Atom w Polsce: Co przyniesie nowa era po wyborach w USA?
2024-11-08
Autor: Andrzej
Po wyborach w USA pojawiają się nowe wątpliwości dotyczące realizacji kluczowego projektu budowy elektrowni jądrowej w Choczewie - informuje "Rzeczpospolita". Od minionych 12 miesięcy informacje o problemach w realizacji projektu zbierają na sile. Jednym z największych zmartwień jest współpraca między konsorcjum Westinghouse i Bechtel przy projekcie atomowym w Polsce. Rozmowy między polską a amerykańską stroną napotykają liczne trudności, a konkretne pytania dotyczą głównie terminu realizacji umowy na projektowanie elektrowni, która - jak twierdzi strona amerykańska - nie będzie gotowa na czas.
Warto przypomnieć, że umowa Engineering Service Contract (ESC) została podpisana we wrześniu 2023 roku z planem jej zaliczenia w ciągu 18 miesięcy. Niestety, już rok później Patrick Fragman, prezes Westinghouse, przyznał, że konieczne będzie przedłużenie tego etapu, co niewątpliwie wpłynie na ogólny harmonogram budowy.
Aktualnie Polskie Elektrownie Jądrowe (PEJ) raportują, że Amerykanie wykonali około 60% umowy. Jednak "Rzeczpospolita" informuje, że umowa ESC, mająca kluczowe znaczenie dla Polski, nie będzie gotowa na czas, co potwierdzają źródła w rządzie.
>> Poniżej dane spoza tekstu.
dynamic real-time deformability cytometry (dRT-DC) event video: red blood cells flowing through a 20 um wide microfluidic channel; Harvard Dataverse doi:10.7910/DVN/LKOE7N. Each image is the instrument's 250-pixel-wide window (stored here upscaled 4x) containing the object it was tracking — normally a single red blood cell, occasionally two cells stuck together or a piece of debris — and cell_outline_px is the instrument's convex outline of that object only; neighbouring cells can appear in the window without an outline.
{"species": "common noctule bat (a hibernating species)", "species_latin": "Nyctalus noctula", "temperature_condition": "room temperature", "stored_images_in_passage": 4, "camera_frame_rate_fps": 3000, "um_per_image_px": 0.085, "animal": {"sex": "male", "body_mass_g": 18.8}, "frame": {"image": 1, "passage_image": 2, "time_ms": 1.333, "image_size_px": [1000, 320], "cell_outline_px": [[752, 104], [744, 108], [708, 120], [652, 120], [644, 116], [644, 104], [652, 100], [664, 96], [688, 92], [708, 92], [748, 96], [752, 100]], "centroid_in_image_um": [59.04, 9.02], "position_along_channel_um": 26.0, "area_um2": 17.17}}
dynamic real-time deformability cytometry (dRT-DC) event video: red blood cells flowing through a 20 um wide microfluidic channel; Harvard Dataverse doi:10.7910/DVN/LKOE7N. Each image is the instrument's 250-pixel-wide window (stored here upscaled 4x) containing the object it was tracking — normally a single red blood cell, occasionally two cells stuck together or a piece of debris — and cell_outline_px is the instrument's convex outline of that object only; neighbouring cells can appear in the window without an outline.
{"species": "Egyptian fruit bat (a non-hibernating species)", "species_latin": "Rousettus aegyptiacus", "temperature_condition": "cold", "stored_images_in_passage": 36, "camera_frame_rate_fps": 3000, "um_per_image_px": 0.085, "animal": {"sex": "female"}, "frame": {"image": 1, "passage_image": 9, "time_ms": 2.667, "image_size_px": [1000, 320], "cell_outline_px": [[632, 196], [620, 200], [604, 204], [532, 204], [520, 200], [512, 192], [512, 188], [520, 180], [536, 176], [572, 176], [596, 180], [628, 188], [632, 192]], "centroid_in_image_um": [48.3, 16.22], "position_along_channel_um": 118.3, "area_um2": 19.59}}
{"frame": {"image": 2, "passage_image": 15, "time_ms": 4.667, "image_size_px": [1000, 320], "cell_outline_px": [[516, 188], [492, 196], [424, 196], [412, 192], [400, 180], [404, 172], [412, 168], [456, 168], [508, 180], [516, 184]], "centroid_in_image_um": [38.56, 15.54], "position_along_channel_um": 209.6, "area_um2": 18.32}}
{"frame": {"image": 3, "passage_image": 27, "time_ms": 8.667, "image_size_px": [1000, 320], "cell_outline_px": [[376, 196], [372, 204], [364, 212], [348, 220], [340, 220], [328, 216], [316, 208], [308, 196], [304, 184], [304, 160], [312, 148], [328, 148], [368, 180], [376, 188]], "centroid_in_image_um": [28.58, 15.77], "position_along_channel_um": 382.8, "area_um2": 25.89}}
Polska nie wydaje się być zadowolona z dotychczasowej współpracy z Amerykanami. Kierownictwo PEJ chce ustanowić warunki współpracy od nowa, przekształcając ją w bardziej przejrzystą formę. W tym celu planują zawrzeć umowę pomostową, która określi oczekiwania przed podpisaniem kluczowej umowy EPC (Engineering, Procurement and Construction) - mają być gotowe do końca 2025 roku.
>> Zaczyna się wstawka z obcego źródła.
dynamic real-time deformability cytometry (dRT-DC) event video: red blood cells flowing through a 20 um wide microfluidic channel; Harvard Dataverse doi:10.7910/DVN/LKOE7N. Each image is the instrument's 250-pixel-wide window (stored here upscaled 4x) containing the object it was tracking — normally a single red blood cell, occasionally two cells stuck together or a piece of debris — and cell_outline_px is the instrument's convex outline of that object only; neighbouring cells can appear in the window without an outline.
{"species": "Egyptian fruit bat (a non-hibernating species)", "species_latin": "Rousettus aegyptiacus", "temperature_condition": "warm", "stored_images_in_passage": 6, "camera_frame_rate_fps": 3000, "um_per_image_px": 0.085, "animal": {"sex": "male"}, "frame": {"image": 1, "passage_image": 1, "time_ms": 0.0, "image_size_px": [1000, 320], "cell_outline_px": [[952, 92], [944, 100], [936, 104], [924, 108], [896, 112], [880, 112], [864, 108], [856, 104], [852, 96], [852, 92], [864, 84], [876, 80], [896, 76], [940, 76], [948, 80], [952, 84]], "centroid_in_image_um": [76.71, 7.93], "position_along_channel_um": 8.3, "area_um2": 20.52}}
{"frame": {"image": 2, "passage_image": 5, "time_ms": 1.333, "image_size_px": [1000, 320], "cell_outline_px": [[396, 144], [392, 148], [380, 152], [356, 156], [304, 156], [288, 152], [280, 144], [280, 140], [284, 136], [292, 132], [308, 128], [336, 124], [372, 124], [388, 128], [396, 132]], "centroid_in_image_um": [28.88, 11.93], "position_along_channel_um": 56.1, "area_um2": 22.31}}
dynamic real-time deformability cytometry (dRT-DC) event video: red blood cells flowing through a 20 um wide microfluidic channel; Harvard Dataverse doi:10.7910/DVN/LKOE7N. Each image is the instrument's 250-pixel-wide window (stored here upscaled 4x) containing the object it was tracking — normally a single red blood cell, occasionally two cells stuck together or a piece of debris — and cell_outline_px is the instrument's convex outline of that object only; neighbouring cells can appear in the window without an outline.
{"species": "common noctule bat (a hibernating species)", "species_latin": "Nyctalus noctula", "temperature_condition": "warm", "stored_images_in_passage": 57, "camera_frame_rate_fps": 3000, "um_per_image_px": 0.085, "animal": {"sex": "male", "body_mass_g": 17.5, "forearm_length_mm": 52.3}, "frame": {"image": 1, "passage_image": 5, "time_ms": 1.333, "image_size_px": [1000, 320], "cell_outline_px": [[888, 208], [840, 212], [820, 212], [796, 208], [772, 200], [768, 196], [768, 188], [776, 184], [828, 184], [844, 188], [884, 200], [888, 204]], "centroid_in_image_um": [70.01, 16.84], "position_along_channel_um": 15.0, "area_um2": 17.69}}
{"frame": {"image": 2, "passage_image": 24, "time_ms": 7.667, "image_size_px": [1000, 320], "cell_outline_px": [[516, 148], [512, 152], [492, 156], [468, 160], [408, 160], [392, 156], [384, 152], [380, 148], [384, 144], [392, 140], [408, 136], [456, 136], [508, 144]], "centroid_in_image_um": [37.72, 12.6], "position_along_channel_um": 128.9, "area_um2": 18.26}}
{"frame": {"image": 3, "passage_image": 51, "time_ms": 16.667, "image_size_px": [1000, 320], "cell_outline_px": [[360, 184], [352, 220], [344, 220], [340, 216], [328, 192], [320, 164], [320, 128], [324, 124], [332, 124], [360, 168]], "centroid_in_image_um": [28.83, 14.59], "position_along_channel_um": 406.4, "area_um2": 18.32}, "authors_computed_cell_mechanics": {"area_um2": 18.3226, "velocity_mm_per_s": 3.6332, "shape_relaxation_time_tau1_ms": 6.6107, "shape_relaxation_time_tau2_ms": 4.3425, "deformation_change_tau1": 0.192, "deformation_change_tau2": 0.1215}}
Od września 2023 roku Polska płaci 1,5 miliona dolarów dziennie stronie amerykańskiej, co budzi liczne kontrowersje, ponieważ brak jest pełnej informacji, za co dokładnie te środki są wydawane. W wywiadzie prezes PEJ Leszek Juchniewicz przyznał, że dotychczasowe umowy nie zabezpieczały właściwie interesów Polski. Zwrócił uwagę na presję, jaką wywierano podczas negocjacji ze strony amerykańskiej.
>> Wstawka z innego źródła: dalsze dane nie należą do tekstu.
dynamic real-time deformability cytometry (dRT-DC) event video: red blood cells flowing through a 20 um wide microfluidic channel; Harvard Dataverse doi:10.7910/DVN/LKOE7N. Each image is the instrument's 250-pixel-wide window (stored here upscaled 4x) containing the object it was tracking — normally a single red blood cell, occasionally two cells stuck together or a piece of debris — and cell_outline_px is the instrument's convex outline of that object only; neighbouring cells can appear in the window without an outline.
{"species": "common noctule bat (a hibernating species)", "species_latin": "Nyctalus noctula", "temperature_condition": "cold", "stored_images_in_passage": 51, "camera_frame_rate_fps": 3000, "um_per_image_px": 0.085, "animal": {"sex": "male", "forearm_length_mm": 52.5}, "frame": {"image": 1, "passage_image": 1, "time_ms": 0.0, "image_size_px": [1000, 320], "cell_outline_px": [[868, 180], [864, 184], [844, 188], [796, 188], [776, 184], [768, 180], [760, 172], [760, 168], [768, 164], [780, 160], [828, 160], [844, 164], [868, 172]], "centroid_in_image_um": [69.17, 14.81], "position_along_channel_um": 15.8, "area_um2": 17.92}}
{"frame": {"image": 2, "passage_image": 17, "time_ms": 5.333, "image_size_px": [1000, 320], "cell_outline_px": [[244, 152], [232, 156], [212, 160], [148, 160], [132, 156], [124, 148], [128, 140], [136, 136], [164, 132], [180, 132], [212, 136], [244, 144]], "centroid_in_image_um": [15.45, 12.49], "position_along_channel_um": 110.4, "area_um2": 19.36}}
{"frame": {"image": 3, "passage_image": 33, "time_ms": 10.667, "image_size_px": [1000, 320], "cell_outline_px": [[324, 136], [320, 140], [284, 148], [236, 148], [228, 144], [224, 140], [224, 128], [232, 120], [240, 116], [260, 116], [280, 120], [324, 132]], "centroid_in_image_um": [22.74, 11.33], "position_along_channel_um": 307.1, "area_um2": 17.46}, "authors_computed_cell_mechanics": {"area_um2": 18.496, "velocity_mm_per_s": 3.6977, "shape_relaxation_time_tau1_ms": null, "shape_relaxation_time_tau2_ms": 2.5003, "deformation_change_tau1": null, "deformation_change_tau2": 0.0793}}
Niestety, problemy nie kończą się tylko na trudnych negocjacjach. Władze mają wątpliwości w sprawie wyboru Choczewa na lokalizację elektrowni z powodu potencjalnych problemów geologicznych oraz braków w kadrze - według doniesień brakuje około 80 inżynierów w kluczowych departamentach PEJ.
Ponadto po wyborach prezydentury w USA przez Donalda Trumpa głos w tej sprawie może się zmienić. Choć Trump był wcześniej zwolennikiem atomu, to na zjeździe w Pensylwanii wyraził wątpliwości co do sensowności budowy nowych, dużych reaktorów atomowych, co może wpłynąć na przyszłość inwestycji w Choczewie.
Władze zakładają, że budowa pierwszego bloku elektrowni jądrowej w Polsce powinna rozpocząć się w 2028 roku i zakończyć w 2035 roku. Czy ta ambitna wizja się zmaterializuje? Czas pokaże.